Ruben Mesa, MD: Understood. Angela, what about in your practice? In whom might you repeat the NGS [next-generation sequencing] panel? Do you do that routinely, or is there anything that you might see clinically that would suggest “boy, I better repeat this panel?”

Angela Fleischman, MD, PhD: I agree with Steve that like at the diagnosis or initial bone marrow biopsy, it is very helpful to have an NGS panel to help prognosticate. If, and again, I wouldn’t necessarily repeat a bone marrow biopsy unless there are some clinical red flags. So if there are clinical red flags, then I would like to do a sequencing panel.

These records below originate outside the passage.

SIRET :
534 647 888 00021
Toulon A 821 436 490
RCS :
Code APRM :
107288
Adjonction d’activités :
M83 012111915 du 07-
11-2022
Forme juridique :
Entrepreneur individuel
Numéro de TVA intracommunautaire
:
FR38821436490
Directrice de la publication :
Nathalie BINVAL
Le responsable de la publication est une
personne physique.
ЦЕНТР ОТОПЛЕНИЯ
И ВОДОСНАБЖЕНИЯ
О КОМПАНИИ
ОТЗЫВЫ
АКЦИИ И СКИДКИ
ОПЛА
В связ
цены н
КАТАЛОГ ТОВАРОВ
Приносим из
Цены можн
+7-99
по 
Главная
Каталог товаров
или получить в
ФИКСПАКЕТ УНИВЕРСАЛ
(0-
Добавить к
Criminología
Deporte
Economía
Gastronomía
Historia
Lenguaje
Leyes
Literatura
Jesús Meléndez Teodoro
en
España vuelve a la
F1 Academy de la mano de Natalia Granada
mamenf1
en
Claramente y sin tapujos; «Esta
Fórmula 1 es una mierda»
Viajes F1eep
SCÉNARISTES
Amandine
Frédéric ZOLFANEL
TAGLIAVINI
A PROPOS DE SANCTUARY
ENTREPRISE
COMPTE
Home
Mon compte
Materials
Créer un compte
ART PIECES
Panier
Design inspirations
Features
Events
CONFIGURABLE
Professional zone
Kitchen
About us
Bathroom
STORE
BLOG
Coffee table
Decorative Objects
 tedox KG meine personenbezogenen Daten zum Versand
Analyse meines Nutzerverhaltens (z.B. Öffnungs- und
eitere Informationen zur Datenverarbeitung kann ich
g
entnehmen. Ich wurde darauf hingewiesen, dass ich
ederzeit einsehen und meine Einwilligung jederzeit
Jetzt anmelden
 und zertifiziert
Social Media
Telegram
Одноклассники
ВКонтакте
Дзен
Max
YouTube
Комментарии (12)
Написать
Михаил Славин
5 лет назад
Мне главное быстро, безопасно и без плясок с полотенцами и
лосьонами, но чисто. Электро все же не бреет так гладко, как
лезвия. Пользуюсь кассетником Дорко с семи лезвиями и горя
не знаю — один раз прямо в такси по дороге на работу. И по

One, to give an explanation. If there are new mutations or something to sort of put the whole story together. If they’re clinically progressing, then maybe they’re developing a new clone, and maybe they didn’t have a high-risk mutation before and now they do. So, to put the whole picture together now, this is making sense that they really are moving in the wrong direction here.

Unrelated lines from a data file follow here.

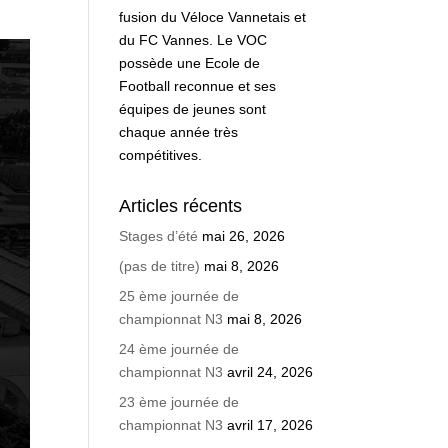
fusion du Véloce Vannetais et
du FC Vannes. Le VOC
possède une Ecole de
Football reconnue et ses
équipes de jeunes sont
chaque année très
compétitives.
Articles récents
Stages d’été
mai 26, 2026
(pas de titre)
mai 8, 2026
25 ème journée de
championnat N3
mai 8, 2026
24 ème journée de
championnat N3
avril 24, 2026
23 ème journée de
championnat N3
avril 17, 2026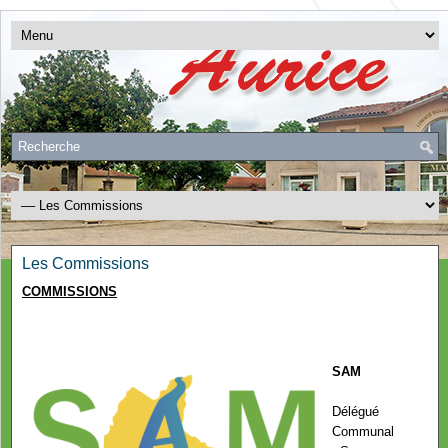
Les Commissions
COMMISSIONS
SAM
Délégué
Communal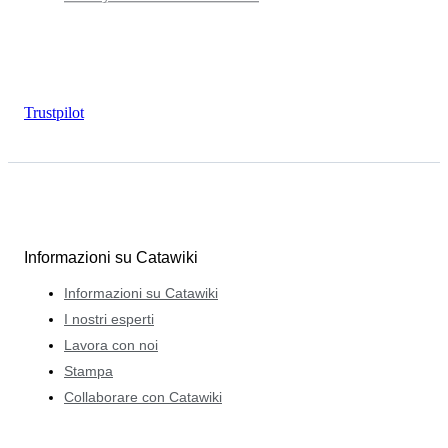
Trustpilot
Informazioni su Catawiki
Informazioni su Catawiki
I nostri esperti
Lavora con noi
Stampa
Collaborare con Catawiki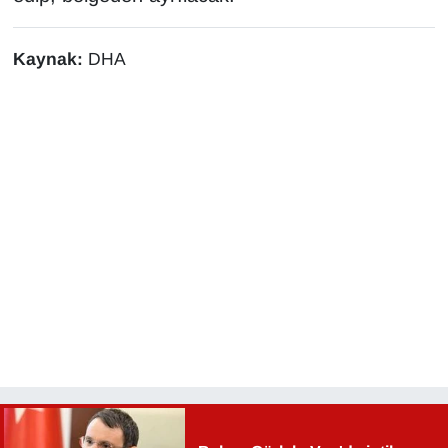
Kaynak:
DHA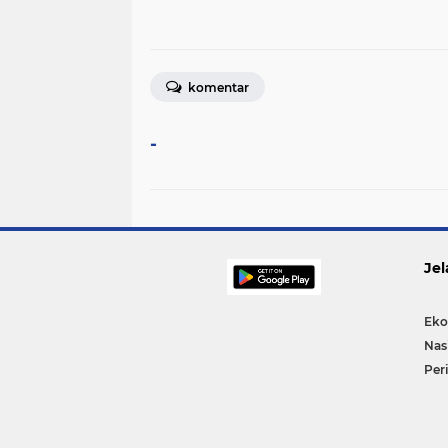
komentar
-
Jel
Eko
Nas
Per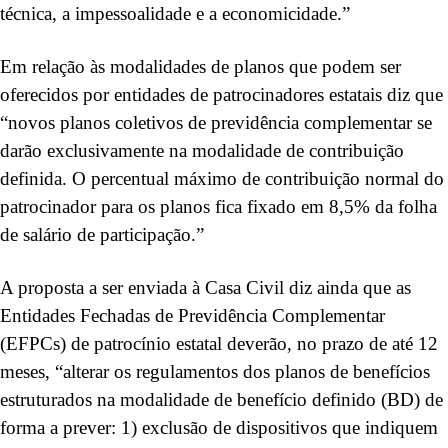
técnica, a impessoalidade e a economicidade.”
Em relação às modalidades de planos que podem ser
oferecidos por entidades de patrocinadores estatais diz que
“novos planos coletivos de previdência complementar se
darão exclusivamente na modalidade de contribuição
definida. O percentual máximo de contribuição normal do
patrocinador para os planos fica fixado em 8,5% da folha
de salário de participação.”
A proposta a ser enviada à Casa Civil diz ainda que as
Entidades Fechadas de Previdência Complementar
(EFPCs) de patrocínio estatal deverão, no prazo de até 12
meses, “alterar os regulamentos dos planos de benefícios
estruturados na modalidade de benefício definido (BD) de
forma a prever: 1) exclusão de dispositivos que indiquem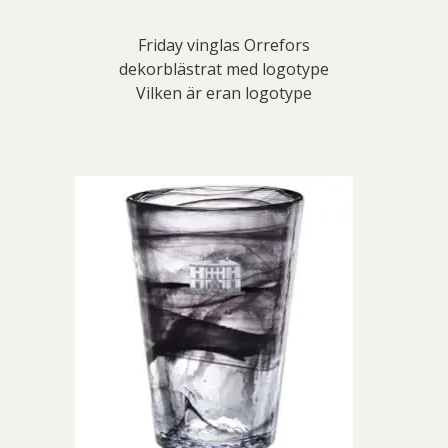
Friday vinglas Orrefors
dekorblästrat med logotype
Vilken är eran logotype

I guess the question comes up, is in an older patient who really, from the beginning is in no way a transplant candidate, what is the role of having all of this information? That’s a good question and I always discuss it with the patient, that if they’re clearly not a transplant candidate, and to discuss with them the reality of what this new information may mean, and whether or not they think that information would be helpful for them. But clearly, if the person is a transplant candidate, and there are some red flags clinically, I think information about their mutational profile is very, very helpful in maybe sort of incentivizing a more aggressive push towards a transplant.

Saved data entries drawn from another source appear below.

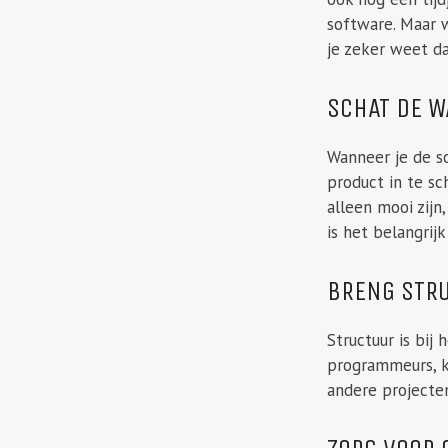
software. Maar w
je zeker weet da
SCHAT DE W
Wanneer je de s
product in te sc
alleen mooi zijn
is het belangrij
BRENG STR
Structuur is bi
programmeurs, ku
andere projecten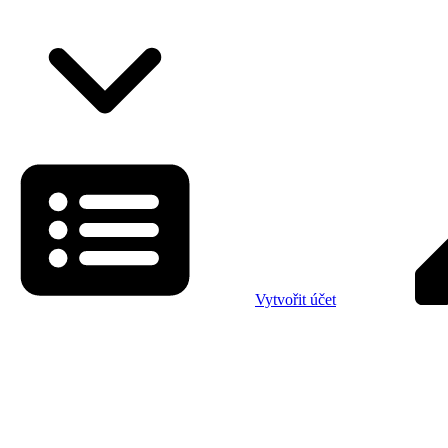
Vytvořit účet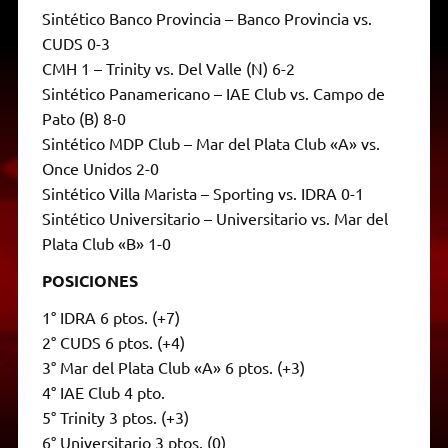
Sintético Banco Provincia – Banco Provincia vs.
CUDS 0-3
CMH 1 – Trinity vs. Del Valle (N) 6-2
Sintético Panamericano – IAE Club vs. Campo de
Pato (B) 8-0
Sintético MDP Club – Mar del Plata Club «A» vs.
Once Unidos 2-0
Sintético Villa Marista – Sporting vs. IDRA 0-1
Sintético Universitario – Universitario vs. Mar del
Plata Club «B» 1-0
POSICIONES
1° IDRA 6 ptos. (+7)
2° CUDS 6 ptos. (+4)
3° Mar del Plata Club «A» 6 ptos. (+3)
4° IAE Club 4 pto.
5° Trinity 3 ptos. (+3)
6° Universitario 3 ptos. (0)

Ruben Mesa, MD: Very helpful. Now, Jamile, as we think about trying to determine which way we go with a patient with myelofibrosis. I tell them, there are really 3 doors, if you would. One is just observation. It’s in a minority, but it exists. Second on medical therapy, whatever that is. And third, allo [allogeneic stem cell] transplant. And obviously, all 3 of those are pretty different in terms of their intensity or impact. But in your mind, who kind of falls into each of those 3 groups at the current time?

Jamile Shammo, MD, FACP, FASCP: I think that perhaps evaluating the disease at baseline to understand [what you] are dealing with the proliferative MF and what type of constitutional symptoms that the patient has. Do they have symptomatic splenomegaly? What type of mutational analysis they have also is rather important. But to Angela’spoint, if you have someone who may be older and not a transplant candidate, a lot of comorbidities, then the goal here is to utilize a treatment that would address their symptoms and perhaps give them a better quality of life, right?

So that would be a patient that I may not necessarily be referring to transplant tomorrow. I guess you could argue could it be that maybe their symptoms are what’s driving their poor quality of life, etc. That is perhaps a subset of patients, but for the most part, it’s probably age-related. So that would be supportive care, perhaps erythropoietin to treat anemia if that’s the issue, or perhaps JAK [Janus kinase] inhibitors if the spleen is going to be an issue. We already discussed transplant. And then for those who we are watching, which I actually have a group of patients who have no symptoms, they basically had a bone marrow biopsy for mild anemia and then they have no symptoms. You simply observe and get the pace of the disease and you watch them every so often. It is something that needs to be evaluated for every patient individually.

This transcript has been edited for clarity.